Gel gelelim Büyük İskender Zülkarnen değildir diyen alimlerin delillerine. Diyorlar ki; ''Büyük İskender şarap içen, zina yapan, hatta lutilik yapan bir karakterdir.'' Az daha zorlasanız: ''başında sarık yok, sakalı yok'' diyecekler. Bunu derken Kuran şeriatine göre 2500 yıl önce yaşamış bir adam hakkında hüküm çıkartıyorlar. Böyle saçmalık mı olur. O halde bu metoda göre en büyük zinâkar Adem ve Havva'nın çocukları olması gerekir. Zira öz kardeşleri ile evlenmiş çocuklar yapmışlardır. Ulen aptal herif, şeriatle tarih mi okunur dangalak. Şeriatperestliğin bizi getirdiği noktaları görüyor musunuz? Onun için din(şeriat) ve bilim birbirinden ayrıdır ve kendi sahalarında kalmak zorundadır. Dinden ilham alırsın, yani kainatı okumanın ahlak kurallarını, ip uçlarını alırsın. Lakin tersini yapamazsın.. Mesela dinden aldığın ahlakla, insanlar üzerinde deney yapmazsın. Fakat yer çekimi formülünü Kuran'da arayıp bulacağım diye vakit harcanmaz. Ya da Kuran'da bu förmül yok diye de inkar edemezsin. Mesela haşa Kuran'ı attığın zaman yere düşüyor. Demek ki kendisi dahi bu formülün içindedir. A dost başını kaldır da nüshanın dışına bir bak. Önünde koskoca bir kainat fetheldimeyi bekler durur.
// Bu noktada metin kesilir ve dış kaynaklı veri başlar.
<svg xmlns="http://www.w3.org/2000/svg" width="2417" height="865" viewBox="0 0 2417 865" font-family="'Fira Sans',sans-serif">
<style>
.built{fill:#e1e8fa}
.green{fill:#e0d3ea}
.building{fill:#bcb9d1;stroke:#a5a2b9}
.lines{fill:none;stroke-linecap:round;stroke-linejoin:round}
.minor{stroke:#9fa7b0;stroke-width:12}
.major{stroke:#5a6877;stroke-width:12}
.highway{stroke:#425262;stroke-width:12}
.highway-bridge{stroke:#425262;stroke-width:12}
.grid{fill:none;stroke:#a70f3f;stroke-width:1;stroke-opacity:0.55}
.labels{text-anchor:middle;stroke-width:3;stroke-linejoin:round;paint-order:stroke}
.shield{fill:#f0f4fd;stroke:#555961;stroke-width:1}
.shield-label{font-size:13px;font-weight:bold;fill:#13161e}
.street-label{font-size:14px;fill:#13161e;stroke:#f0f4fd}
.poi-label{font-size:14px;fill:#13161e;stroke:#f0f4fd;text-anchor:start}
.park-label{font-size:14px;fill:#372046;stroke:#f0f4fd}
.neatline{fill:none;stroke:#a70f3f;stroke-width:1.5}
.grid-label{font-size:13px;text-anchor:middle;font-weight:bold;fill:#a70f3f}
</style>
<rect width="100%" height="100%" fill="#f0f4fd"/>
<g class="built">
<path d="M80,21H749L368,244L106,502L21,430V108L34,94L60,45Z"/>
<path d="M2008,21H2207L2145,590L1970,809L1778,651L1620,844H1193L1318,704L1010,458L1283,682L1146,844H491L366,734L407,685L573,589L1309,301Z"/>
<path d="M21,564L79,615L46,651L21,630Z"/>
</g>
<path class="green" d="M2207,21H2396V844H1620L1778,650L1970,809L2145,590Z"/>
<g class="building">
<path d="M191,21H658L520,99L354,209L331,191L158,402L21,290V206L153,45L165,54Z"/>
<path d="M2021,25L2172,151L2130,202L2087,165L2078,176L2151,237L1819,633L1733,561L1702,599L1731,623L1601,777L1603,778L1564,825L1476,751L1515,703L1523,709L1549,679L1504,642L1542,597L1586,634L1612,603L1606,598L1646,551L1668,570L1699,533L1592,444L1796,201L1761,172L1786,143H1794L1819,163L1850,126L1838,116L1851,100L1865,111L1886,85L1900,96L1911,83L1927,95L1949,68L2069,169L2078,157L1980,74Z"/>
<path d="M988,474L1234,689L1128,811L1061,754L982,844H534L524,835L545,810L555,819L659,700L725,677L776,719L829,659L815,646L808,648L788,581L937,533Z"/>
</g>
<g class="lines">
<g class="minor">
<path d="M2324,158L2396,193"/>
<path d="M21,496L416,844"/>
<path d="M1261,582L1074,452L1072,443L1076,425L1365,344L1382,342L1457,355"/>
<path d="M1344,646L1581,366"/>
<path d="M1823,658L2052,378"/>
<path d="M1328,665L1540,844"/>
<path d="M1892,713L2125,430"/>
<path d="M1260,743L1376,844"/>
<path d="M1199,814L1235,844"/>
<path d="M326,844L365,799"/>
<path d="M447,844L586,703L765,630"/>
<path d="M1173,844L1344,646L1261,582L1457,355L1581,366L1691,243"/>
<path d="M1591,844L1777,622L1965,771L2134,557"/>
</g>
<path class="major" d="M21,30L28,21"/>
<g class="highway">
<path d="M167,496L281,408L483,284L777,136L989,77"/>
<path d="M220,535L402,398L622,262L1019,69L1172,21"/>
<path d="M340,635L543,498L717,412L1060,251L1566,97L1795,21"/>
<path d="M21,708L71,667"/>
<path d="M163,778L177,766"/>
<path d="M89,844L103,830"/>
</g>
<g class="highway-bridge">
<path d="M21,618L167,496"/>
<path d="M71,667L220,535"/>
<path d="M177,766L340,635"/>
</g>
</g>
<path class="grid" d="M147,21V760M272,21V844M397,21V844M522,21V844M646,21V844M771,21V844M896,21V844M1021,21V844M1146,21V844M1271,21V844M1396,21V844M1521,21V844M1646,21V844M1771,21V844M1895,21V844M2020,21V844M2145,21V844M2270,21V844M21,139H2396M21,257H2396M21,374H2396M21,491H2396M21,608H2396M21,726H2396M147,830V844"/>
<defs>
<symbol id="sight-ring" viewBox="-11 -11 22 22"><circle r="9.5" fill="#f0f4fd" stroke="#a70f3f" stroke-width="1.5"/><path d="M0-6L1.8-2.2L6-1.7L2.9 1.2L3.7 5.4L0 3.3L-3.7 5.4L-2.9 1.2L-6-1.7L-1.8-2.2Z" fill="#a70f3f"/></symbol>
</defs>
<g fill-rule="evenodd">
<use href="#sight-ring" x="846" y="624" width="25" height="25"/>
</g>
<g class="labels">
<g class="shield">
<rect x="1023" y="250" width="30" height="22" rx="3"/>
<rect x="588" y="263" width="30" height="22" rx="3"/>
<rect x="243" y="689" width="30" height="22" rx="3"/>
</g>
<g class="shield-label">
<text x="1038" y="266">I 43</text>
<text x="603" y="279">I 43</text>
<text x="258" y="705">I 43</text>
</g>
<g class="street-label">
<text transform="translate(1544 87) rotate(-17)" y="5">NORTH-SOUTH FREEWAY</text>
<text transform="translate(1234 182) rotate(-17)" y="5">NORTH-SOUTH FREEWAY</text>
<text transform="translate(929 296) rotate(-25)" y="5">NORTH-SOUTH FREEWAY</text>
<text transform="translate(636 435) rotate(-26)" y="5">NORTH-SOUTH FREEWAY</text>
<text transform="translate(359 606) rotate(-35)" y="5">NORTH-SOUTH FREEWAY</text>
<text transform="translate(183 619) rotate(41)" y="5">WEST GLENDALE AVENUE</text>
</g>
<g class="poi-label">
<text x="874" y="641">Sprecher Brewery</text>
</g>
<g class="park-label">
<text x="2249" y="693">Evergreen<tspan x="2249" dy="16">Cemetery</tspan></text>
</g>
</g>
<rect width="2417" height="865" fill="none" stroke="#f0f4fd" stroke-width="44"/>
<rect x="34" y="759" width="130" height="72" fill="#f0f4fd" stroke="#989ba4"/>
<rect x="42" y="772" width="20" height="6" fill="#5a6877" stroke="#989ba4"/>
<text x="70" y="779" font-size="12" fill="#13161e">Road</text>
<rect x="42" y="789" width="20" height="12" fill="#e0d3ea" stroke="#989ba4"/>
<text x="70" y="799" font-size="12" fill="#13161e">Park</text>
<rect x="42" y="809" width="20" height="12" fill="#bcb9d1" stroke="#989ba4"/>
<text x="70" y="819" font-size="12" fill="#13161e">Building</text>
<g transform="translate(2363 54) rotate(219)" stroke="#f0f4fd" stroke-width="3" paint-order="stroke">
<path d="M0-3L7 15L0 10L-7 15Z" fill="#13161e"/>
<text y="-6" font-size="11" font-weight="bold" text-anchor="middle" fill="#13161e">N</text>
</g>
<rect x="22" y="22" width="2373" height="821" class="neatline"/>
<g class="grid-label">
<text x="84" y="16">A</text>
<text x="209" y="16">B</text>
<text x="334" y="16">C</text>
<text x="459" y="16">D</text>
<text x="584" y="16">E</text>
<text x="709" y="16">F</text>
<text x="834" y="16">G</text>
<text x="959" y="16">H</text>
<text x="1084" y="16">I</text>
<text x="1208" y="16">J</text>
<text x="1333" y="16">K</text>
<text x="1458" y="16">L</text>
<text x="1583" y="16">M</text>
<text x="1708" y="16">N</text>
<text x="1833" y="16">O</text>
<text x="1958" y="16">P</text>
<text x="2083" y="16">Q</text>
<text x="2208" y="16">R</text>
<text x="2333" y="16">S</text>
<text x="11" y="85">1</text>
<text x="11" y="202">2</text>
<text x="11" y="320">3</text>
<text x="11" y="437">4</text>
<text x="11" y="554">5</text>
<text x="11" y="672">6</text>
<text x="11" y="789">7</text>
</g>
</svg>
Nedensellik çok önemlidir. Bu terk edildiği anda iflas ve çürüme başlar. İmam-ı Gazali'yi çok sever sayarım ama ümmete attığı ''nedensellik'' kazığı yüzünden hala kı..mızı doğrultamıyoruz. Diyor ki; ''akıl Allah'ı bulmak için vardır. Bulduktan sonra artık kullanmaya lüzum yoktur''. Müthiş bir kazıktır bu. Böyle bir şey olabilir mi ya hu?
Hey yavrum hey, her gelen bir kazık çakmış gitmiş bu ümmete.